I'm discretizing the following Poisson equation using FVM where the domain $\Omega$ of the solution is a regular hexagon of side $1$ centered about the origin. $$\Delta u =k,\text{ $k$ constant}\\ \partial_n u = 0\\ \Omega \subset \mathbb{R^2}$$
Let $V_i\subset \Omega$, $i=1,\dots,6$, be one of the six equilateral triangles comprising the hexagon; so $\bigcup\limits_{i=1}^6 V_i=\Omega$.
Then we obtain a system of six equations, that is a linear system after the following steps: $$\int_{V_i} \Delta udx = \int_{\partial V_i} \nabla u(x)\cdot n ds =\int_{V_i}kdx = 0$$ $$\int_{\partial V_i} \nabla u(x)\cdot nds=\int_{\partial V_i}\partial_n u ds$$ $$\approx \sum\limits_{j\in n_i}\frac{u_j-u_i}{h_{i,j}}l_{i,j}+\int_{\Gamma_i}0ds=\sum\limits_{j\in n_i} \frac{u_j-u_i}{h_{i,j}}l_{i,j}+\text{constant $C$}$$ $$=|V_i|k=|V_i|\cdot 0 = 0$$
Where $|V_i|$ means the area of $V_i$ and $n_i$ is the set of cells immediately neighboring $V_i$ (two such cells for a hexagon).

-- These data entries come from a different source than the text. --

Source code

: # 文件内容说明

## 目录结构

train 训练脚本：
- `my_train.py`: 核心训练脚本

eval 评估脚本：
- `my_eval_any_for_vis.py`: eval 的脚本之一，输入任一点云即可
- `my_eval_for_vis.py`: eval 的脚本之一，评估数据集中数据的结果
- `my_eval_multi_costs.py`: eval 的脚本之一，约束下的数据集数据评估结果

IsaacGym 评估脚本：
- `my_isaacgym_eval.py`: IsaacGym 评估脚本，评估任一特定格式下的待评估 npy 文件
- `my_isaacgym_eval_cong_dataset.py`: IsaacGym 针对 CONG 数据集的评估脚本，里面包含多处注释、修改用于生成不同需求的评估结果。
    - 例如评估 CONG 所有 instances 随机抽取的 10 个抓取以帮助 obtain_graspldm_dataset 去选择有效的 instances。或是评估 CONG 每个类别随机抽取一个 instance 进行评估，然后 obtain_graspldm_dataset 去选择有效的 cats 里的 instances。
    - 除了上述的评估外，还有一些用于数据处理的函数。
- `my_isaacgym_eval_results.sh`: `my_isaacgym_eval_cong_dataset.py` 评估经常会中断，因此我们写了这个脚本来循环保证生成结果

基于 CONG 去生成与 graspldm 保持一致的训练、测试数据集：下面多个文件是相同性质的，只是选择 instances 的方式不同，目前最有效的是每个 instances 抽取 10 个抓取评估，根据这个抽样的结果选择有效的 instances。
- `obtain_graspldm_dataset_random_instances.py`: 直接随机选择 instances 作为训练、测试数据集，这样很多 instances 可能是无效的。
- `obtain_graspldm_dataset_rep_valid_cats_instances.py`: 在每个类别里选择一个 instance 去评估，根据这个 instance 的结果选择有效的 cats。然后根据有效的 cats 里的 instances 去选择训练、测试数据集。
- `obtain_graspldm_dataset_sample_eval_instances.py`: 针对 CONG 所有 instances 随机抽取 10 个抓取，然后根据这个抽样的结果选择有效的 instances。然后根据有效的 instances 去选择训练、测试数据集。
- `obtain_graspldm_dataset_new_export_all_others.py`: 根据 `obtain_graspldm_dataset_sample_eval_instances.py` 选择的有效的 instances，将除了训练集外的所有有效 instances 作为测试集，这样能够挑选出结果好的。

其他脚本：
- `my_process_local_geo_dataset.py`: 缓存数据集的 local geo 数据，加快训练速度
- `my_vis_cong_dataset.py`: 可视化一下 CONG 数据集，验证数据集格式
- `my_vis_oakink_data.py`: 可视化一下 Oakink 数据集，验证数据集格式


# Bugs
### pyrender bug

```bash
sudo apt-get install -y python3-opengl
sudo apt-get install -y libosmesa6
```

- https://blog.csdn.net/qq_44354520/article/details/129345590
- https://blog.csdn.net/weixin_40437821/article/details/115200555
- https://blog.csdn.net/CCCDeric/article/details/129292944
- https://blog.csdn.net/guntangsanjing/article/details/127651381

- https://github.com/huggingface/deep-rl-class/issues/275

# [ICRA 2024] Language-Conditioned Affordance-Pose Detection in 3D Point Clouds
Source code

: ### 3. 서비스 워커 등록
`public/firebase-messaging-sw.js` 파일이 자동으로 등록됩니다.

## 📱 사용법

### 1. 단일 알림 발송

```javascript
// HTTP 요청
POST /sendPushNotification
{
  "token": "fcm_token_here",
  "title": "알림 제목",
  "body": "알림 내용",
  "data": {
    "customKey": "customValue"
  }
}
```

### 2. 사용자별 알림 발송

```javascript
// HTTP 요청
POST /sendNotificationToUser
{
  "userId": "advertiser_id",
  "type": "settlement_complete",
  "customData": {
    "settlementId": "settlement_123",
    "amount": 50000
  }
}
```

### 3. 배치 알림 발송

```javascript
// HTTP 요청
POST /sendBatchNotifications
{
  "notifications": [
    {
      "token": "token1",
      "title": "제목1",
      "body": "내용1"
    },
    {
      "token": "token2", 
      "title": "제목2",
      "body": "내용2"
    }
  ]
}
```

Now, we can use some geometry to deduce that
$$|V_i| = \frac{\sqrt{3}}{4}; h_{i,j} = \frac{\sqrt{3}}{2}; l_{i,j}=1$$
So the system becomes:
$$\frac{2}{\sqrt3}\sum_{j\in n_i} (u_j-u_i) + C = \frac{\sqrt3}{4}k$$
Which can be represented in matrix-vector form as
$$B\vec{u}=\vec{c}$$
where $B$ is a square $6\times 6$ matrix with the following components
$$b_{ij}=\frac{2}{\sqrt3}, i\ne j; b_{ii}=-\frac{2\sqrt2}{3}$$ $$c_i =-C$$
The matrix $B$ is, explicitly, this:
$$\begin{bmatrix} -2\sqrt2/3 & 2/\sqrt3 & & & &2/\sqrt3 \\ 2/\sqrt3 & -2\sqrt2/3 & 2/\sqrt3 & & & \\ & 2/\sqrt3 &-2\sqrt2/3 & 2/\sqrt3 & & \\ & & 2/\sqrt3 & -2\sqrt2/3 & 2/\sqrt3 & \\ & & & 2/\sqrt3 & -2\sqrt2/3 &2/\sqrt3 \\ 2/\sqrt3 & & & & 2/\sqrt3 & -2\sqrt2/3 \end{bmatrix}$$
But this matrix is non-singular so it has only one unique solution, whereas the original non-discrete system has infinitely many solutions $u+c$. Can someone please tell me what my error(s) is(are)? I would really appreciate that.